*Task goal:* From the listing below, pull out each line that contains the string "https" and copy those lines in order.

*Entries provided:*
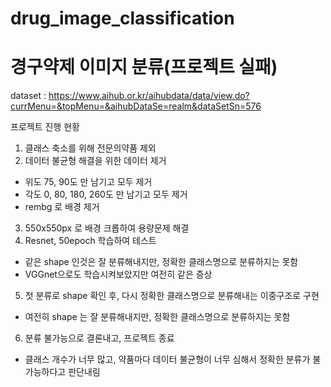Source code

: # drug_image_classification
# 경구약제 이미지 분류(프로젝트 실패)

dataset : https://www.aihub.or.kr/aihubdata/data/view.do?currMenu=&topMenu=&aihubDataSe=realm&dataSetSn=576

프로젝트 진행 현황
1. 클래스 축소를 위해 전문의약품 제외
2. 데이터 불균형 해결을 위한 데이터 제거
  - 위도 75, 90도 만 남기고 모두 제거
  - 각도 0, 80, 180, 260도 만 남기고 모두 제거
  - rembg 로 배경 제거
3. 550x550px 로 배경 크롭하여 용량문제 해결
4. Resnet, 50epoch 학습하여 테스트
  - 같은 shape 인것은 잘 분류해내지만, 정확한 클래스명으로 분류하지는 못함
  -  VGGnet으로도 학습시켜보았지만 여전히 같은 증상
5. 첫 분류로 shape 확인 후, 다시 정확한 클래스명으로 분류해내는 이중구조로 구현
  - 여전히 shape 는 잘 분류해내지만, 정확한 클래스명으로 분류하지는 못함
6. 분류 불가능으로 결론내고, 프로젝트 종료
  - 클래스 개수가 너무 많고, 약품마다 데이터 불균형이 너무 심해서 정확한 분류가 불가능하다고 판단내림
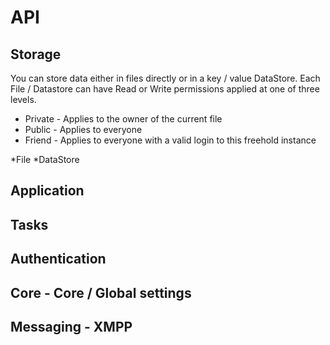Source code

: API
===


Storage
-------
You can store data either in files directly or in a key / value DataStore.
Each File / Datastore can have Read or Write permissions applied at one of three
levels. 

* Private - Applies to the owner of the current file
* Public - Applies to everyone
* Friend - Applies to everyone with a valid login to this freehold instance

*File
*DataStore

Application
-----------

Tasks
-----

Authentication
--------------

Core - Core / Global settings
-----------------------------

Messaging - XMPP
----------------------

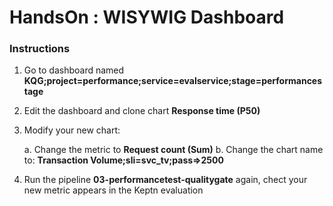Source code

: # HandsOn : WISYWIG Dashboard


### Instructions

1.   Go to dashboard named **KQG;project=performance;service=evalservice;stage=performancestage**

1.   Edit the dashboard and clone chart **Response time (P50)**
 
1.   Modify your new chart:

     a.     Change the metric to **Request count (Sum)**
     b.     Change the chart name to: **Transaction Volume;sli=svc_tv;pass=>2500**

1.   Run the pipeline **03-performancetest-qualitygate** again, chect your new metric appears in the Keptn evaluation


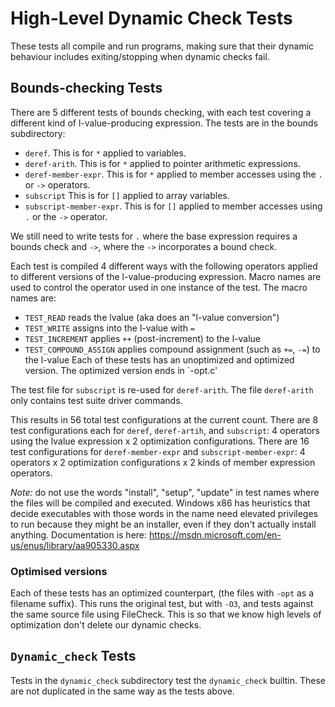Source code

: # High-Level Dynamic Check Tests

These tests all compile and run programs, making sure that their 
dynamic behaviour includes exiting/stopping when dynamic checks fail.

## Bounds-checking Tests

There are 5 different tests of bounds checking, with each test covering a
different kind of l-value-producing expression.  The tests are in the
bounds subdirectory:

- `deref`.  This is for `*`  applied to variables.
- `deref-arith`.  This is for `*` applied to pointer arithmetic expressions.
- `deref-member-expr`.  This is for `*` applied to member accesses using
 the `.` or `->` operators.
- `subscript`   This is for `[]` applied to array variables.
- `subscript-member-expr`.  This is for `[]` applied to member accesses using
`.` or the `->` operator.

We still need to write tests for `.` where the base expression requires a bounds
check and `->`, where the `->` incorporates a bound check.

Each test is compiled 4 different ways with the following operators applied to
different versions of the l-value-producing expression.
Macro names are used to control the operator used in one
instance of the test.  The macro names are:

- `TEST_READ` reads the lvalue (aka does an "l-value conversion")
- `TEST_WRITE` assigns into the l-value with `=`
- `TEST_INCREMENT` applies `++` (post-increment) to the l-value
- `TEST_COMPOUND_ASSIGN` applies compound assignment (such as `+=`, `-=`) to the l-value
Each of these tests has an unoptimized and optimized version.  The optimized version ends in `-opt.c'

The test file for `subscript` is re-used for `deref-arith`. The file
`deref-arith` only contains test suite driver commands.

This results in 56 total test configurations at the current count. There are 8 test 
configurations each for `deref`, `deref-artih`, and `subscript`: 4 operators
using the lvalue expression x 2 optimization configurations.  There are 16 test 
configurations  for `deref-member-expr` and `subscript-member-expr`: 4 operators
x 2 optimization configurations x 2 kinds of member expression operators.

*Note:* do not use the words "install", "setup", "update" in test names where the files
will be compiled and executed. Windows x86 has heuristics that decide executables with those
words in the name need elevated privileges to run because they might be an installer,
even if they don't actually install anything. Documentation is here:
https://msdn.microsoft.com/en-us/enus/library/aa905330.aspx

### Optimised versions

Each of these tests has an optimized counterpart, (the files with `-opt` as
a filename suffix). This runs the original test, but with `-O3`, and tests
against the same source file using FileCheck. This is so that we know high levels
of optimization don't delete our dynamic checks.

## `Dynamic_check` Tests

Tests in the `dynamic_check` subdirectory test the `dynamic_check` builtin.
These are not duplicated in the same way as the tests above.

*Solution to the exercise:*
dataset : https://www.aihub.or.kr/aihubdata/data/view.do?currMenu=&topMenu=&aihubDataSe=realm&dataSetSn=576
https://msdn.microsoft.com/en-us/enus/library/aa905330.aspx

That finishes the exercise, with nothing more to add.